DATA TO USE:
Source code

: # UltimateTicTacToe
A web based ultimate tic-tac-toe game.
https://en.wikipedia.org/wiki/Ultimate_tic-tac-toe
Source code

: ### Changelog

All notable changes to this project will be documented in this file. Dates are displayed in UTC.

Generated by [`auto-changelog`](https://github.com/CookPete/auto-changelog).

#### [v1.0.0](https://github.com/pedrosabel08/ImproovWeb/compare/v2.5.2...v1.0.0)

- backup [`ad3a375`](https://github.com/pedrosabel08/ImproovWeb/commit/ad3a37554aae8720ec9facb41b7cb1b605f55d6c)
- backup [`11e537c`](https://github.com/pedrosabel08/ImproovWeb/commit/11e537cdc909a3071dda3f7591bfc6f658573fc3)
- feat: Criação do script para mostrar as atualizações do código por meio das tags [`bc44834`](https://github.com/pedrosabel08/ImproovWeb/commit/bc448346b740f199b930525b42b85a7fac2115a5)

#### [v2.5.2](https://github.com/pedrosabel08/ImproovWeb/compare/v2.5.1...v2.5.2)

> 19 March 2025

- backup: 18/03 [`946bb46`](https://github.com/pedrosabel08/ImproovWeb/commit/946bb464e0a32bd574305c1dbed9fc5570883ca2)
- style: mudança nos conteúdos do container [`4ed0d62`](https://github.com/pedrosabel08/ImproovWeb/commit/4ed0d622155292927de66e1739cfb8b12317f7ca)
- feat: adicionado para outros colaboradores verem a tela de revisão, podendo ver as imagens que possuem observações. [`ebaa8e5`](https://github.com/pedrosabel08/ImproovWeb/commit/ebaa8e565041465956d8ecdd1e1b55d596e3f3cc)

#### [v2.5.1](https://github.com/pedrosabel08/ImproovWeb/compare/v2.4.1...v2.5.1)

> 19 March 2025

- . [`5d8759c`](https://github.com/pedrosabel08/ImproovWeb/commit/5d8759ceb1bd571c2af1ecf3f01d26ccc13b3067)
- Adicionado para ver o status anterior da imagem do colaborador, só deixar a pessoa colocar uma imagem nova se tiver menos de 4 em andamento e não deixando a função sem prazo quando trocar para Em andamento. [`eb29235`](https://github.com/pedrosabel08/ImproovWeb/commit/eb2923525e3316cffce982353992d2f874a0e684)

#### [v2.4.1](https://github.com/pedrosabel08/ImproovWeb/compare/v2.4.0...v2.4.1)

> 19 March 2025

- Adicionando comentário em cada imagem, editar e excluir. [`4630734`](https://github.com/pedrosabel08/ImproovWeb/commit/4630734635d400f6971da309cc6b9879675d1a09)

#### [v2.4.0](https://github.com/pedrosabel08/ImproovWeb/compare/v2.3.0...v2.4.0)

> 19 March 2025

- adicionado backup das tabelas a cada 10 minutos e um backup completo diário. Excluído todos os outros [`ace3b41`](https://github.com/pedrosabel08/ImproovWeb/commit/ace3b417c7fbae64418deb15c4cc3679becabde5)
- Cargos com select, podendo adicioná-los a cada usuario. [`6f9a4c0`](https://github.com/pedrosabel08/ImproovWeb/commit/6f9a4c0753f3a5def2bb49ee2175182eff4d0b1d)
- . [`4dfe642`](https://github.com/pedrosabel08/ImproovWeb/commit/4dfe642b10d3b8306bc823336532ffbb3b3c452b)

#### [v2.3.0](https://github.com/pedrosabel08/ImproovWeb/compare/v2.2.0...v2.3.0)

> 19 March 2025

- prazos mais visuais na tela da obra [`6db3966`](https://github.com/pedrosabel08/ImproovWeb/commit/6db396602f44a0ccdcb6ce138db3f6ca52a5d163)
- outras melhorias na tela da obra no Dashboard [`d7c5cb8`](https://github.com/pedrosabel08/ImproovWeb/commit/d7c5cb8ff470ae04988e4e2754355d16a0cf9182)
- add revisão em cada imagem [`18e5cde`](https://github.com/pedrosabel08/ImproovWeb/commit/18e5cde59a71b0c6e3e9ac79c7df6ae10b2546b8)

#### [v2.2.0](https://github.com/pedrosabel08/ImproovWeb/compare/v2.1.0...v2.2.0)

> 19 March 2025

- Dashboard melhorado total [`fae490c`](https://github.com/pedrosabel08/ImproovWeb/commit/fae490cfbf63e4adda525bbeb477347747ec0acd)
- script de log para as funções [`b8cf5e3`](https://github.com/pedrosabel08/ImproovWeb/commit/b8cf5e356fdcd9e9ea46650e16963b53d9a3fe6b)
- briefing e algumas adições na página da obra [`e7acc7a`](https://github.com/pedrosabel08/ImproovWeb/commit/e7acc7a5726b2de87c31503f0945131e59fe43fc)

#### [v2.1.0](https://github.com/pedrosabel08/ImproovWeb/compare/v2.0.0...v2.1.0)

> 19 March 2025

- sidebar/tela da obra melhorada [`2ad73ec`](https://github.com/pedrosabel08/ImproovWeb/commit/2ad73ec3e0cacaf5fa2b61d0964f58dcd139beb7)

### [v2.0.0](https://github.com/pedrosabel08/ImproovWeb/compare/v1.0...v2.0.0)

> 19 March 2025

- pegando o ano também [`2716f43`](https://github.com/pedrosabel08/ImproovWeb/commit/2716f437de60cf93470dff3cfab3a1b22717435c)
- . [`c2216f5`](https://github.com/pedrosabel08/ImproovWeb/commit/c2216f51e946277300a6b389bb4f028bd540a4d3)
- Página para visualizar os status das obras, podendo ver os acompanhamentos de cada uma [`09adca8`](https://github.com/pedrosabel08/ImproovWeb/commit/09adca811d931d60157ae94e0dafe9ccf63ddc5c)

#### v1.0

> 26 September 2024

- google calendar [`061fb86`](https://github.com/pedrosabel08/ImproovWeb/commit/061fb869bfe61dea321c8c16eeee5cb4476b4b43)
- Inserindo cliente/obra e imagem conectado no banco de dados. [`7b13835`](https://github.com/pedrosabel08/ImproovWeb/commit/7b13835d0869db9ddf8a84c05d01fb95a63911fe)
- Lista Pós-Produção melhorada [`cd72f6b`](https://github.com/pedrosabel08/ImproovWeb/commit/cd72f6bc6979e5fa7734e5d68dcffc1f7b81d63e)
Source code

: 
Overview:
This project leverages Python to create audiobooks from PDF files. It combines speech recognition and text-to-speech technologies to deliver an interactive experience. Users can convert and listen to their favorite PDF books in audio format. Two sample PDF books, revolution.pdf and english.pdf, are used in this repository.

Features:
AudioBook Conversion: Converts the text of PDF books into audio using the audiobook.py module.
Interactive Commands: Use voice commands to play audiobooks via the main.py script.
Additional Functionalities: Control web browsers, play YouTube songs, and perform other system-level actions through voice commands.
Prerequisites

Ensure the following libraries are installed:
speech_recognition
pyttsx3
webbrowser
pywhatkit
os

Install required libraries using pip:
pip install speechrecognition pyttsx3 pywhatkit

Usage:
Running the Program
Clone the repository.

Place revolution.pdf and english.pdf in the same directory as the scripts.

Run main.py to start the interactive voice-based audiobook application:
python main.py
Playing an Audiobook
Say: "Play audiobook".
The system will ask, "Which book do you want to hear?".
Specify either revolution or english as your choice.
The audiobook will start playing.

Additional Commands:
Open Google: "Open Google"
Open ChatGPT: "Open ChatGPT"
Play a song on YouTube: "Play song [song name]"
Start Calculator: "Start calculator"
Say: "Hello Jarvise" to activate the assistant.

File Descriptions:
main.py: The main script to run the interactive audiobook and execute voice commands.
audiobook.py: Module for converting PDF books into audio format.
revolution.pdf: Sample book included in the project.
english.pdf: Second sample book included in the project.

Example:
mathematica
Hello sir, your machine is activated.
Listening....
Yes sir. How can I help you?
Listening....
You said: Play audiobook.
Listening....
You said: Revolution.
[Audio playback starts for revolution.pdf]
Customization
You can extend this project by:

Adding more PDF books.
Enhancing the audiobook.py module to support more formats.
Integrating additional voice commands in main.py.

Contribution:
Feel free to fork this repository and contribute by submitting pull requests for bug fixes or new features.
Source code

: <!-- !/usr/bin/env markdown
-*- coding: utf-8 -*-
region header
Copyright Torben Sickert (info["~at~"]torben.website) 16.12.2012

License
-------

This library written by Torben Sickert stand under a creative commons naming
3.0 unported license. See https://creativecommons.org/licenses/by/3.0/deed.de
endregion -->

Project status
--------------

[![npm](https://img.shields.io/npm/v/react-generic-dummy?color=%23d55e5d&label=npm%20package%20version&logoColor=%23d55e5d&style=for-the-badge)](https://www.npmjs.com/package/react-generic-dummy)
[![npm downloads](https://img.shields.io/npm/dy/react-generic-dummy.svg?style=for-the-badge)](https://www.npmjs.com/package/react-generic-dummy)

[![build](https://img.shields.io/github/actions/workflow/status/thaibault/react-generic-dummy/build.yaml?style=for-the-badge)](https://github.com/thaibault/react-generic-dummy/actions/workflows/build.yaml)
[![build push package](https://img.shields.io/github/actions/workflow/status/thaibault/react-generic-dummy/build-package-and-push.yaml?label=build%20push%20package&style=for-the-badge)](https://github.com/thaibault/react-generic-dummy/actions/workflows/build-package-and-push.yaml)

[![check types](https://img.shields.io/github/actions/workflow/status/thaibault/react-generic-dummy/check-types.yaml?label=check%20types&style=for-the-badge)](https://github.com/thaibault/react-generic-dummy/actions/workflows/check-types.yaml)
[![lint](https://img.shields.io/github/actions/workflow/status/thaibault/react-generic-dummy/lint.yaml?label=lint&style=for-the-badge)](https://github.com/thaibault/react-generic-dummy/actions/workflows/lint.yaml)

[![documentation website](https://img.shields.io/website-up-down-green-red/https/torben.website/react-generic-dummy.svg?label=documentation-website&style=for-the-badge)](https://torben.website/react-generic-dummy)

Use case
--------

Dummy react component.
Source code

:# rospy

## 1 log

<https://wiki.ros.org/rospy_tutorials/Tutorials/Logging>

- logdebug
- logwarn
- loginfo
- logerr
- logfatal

TASK ITEM: Reproduce the entries starting with the line that contains "- sidebar/tela da" and going on through the line that contains "pip install speechrecognition", both of those lines included.

TASK OUTPUT:
- sidebar/tela da obra melhorada [`2ad73ec`](https://github.com/pedrosabel08/ImproovWeb/commit/2ad73ec3e0cacaf5fa2b61d0964f58dcd139beb7)

### [v2.0.0](https://github.com/pedrosabel08/ImproovWeb/compare/v1.0...v2.0.0)

> 19 March 2025

- pegando o ano também [`2716f43`](https://github.com/pedrosabel08/ImproovWeb/commit/2716f437de60cf93470dff3cfab3a1b22717435c)
- . [`c2216f5`](https://github.com/pedrosabel08/ImproovWeb/commit/c2216f51e946277300a6b389bb4f028bd540a4d3)
- Página para visualizar os status das obras, podendo ver os acompanhamentos de cada uma [`09adca8`](https://github.com/pedrosabel08/ImproovWeb/commit/09adca811d931d60157ae94e0dafe9ccf63ddc5c)

#### v1.0

> 26 September 2024

- google calendar [`061fb86`](https://github.com/pedrosabel08/ImproovWeb/commit/061fb869bfe61dea321c8c16eeee5cb4476b4b43)
- Inserindo cliente/obra e imagem conectado no banco de dados. [`7b13835`](https://github.com/pedrosabel08/ImproovWeb/commit/7b13835d0869db9ddf8a84c05d01fb95a63911fe)
- Lista Pós-Produção melhorada [`cd72f6b`](https://github.com/pedrosabel08/ImproovWeb/commit/cd72f6bc6979e5fa7734e5d68dcffc1f7b81d63e)
Source code

: 
Overview:
This project leverages Python to create audiobooks from PDF files. It combines speech recognition and text-to-speech technologies to deliver an interactive experience. Users can convert and listen to their favorite PDF books in audio format. Two sample PDF books, revolution.pdf and english.pdf, are used in this repository.

Features:
AudioBook Conversion: Converts the text of PDF books into audio using the audiobook.py module.
Interactive Commands: Use voice commands to play audiobooks via the main.py script.
Additional Functionalities: Control web browsers, play YouTube songs, and perform other system-level actions through voice commands.
Prerequisites

Ensure the following libraries are installed:
speech_recognition
pyttsx3
webbrowser
pywhatkit
os

Install required libraries using pip:
pip install speechrecognition pyttsx3 pywhatkit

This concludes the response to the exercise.